We enjoyed our day spending the day with you, our little one year old who is still so baby-like. We took you out to dinner, (you had nasty formula because mommy finally quit pumping) and treated you to ice cream on the way home. You really like ice cream and you also really likes sno-cones. I will continue to give you treats you can eat :) It's fun to see your reaction. So, Happy Birthday to the sweetest, most beautiful little girl I know!! I love you so much and look forward to all of your accomplishments in the upcoming year!!

I love you!!

Love, Mommy
Love this photo


Sunday, May 13, 2012

My 1st Mother's Day

Dear Savannah,

   Today is Mother's Day.
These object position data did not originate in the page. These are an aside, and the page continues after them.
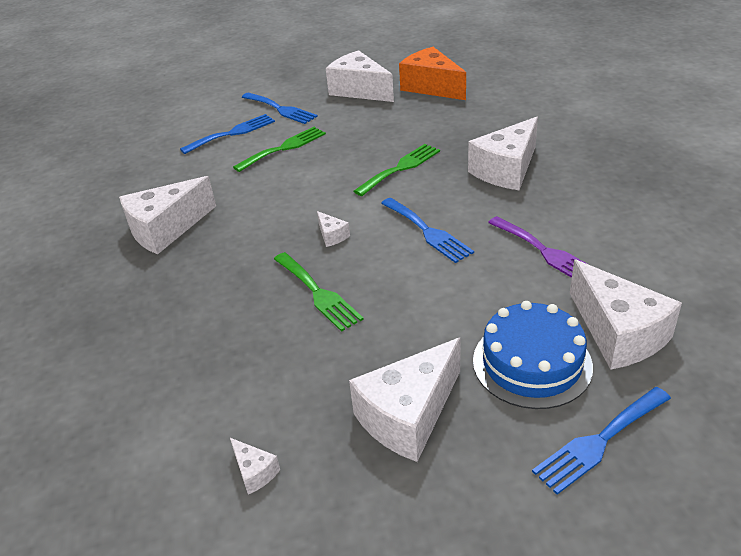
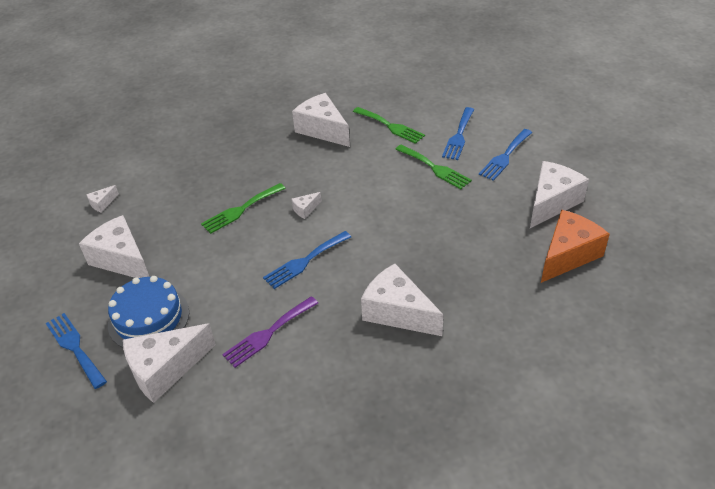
camera: 85 degrees right, 5 degrees up
(232, 133) = (459, 136): blue fork -> blue fork turned 60 degrees clockwise
(400, 168) = (401, 240): green fork -> green fork (390, 126)

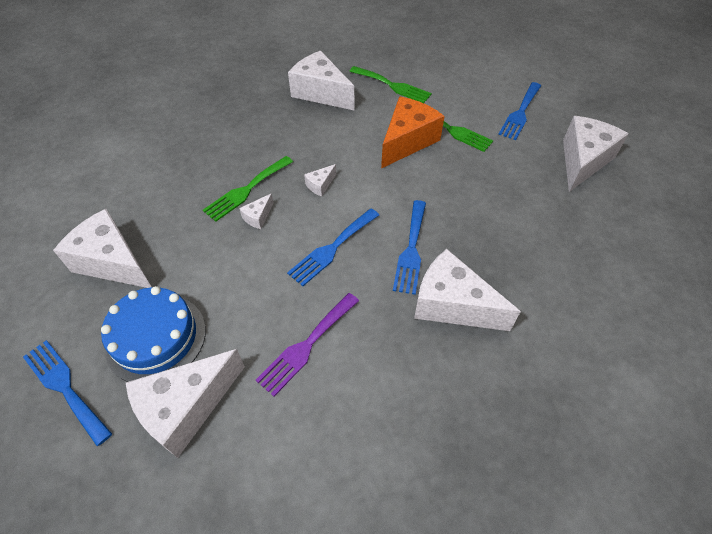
camera: 10 degrees left, 10 degrees up
(102, 203) = (81, 192): white cheese -> white cheese (258, 217)
(459, 136) = (466, 93): blue fork -> blue fork (411, 250)
(568, 255) = (617, 220): orange cheese -> orange cheese (407, 141)

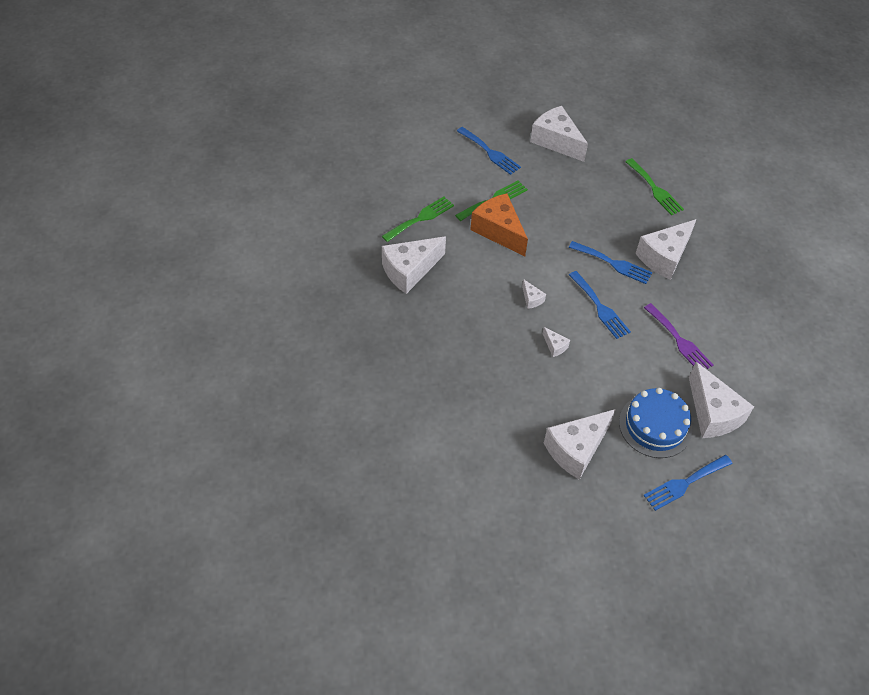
camera: 75 degrees left, 0 degrees up
(246, 190) = (521, 348): green fork -> green fork (655, 189)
Parenting is tough work and all mommies deserve a day of appreciation. Now, I know you didn't say how much you appreciate me, but I also understand you are not capable of doing this yet. I do not know an eleven month old that can do this. You showed me in other ways that you really do appreciate me.

You slept in until 9:00am, granted you didn't go to sleep until 12am, but we had an exciting night with a visit from the local fire department because our alarms like to go off. This time it took three firefighters and Daddy before the problem was fixed. It is either a faulty electrical problem or we need one new alarm. Hopefully, we figure this out soon!!

You have been extra snuggly today. Usually you are a little wiggle worm and won't sit still. Today, you snuggled into my shoulder on multiple occasions. I LOVE when you do this. Please keep snuggling with Mommy.

You also found you voice on Friday and have been a chatterbox ever since. You are not saying any real words, but you have a new sound and seem to enjoy listening to yourself. This is great progress and I can't wait for your therapists to see you this week. I also can't wait to see our family. One of my favorite things to do is show you off. I am so proud to all you my little girl.

I know you love me and appreciate me. Maybe sometimes I can annoy you when I run my fingers through your hair while you sleep or when I use my high pitch voice to try and make you smile. I have good intentions Savannah. I have never loved anything more than I love you!! I am so blessed that God chose me to be your mommy!! I love you, angel.

Love, Mommy

Sunday, May 6, 2012

Wake Up

Dear Savannah,

So I have decided you take after Aunt Lindy and you are a little night owl. You have always been, but last night you really wanted to hang out with Mommy and Daddy so you did not even close your eyes until almost 1a.m. I didn't mind too much knowing you would probably sleep in. Well, at 6am we had a wake up call but it was not you. Our fire alarms went off for the second time this week. It looks like we need to change all the batteries. Needless to say, we were all awake bright and early.

After breakfast and a little play time with Daddy, we all went back to sleep. The rest of the day was pretty normal. Daddy went to work and you and I played and napped. You had a mini photo shoot for your first birthday invitations. You are such a little beauty.

You tried chicken for the first time today. I make all your baby food so I was able to puree it to the right consistency and add squash and apples. It was a hit. So far Savannah, you are a great little eater and have tried a very large variety of food. You like avocados, all fruit, carrots, squash, prunes, and so much more. You don't care for white potatoes, although you love sweet potatoes. Daddy says you have a sweet tooth like Mommy.:)Now if we could only get you to drink more.

I love you sweet girl!

Love, Mommy

Saturday, May 5, 2012

Hello

If you are here visiting my blog, then I have done something right. My goal for writing this blog is to give friends and family and other parents raising a child with disabilities a glimpse into our life through writing to Savannah, whom I dedicate this blog to. We live a very busy life.
Savannah is a few weeks shy of her first birthday. She is the sweetest baby I have ever known, and I have helped raise a few along the way:) I am so blessed to be the mother of this sweet baby girl, My Sweet Savannah Mae.. I plan to recap our journey thus far. She truly is a blessing.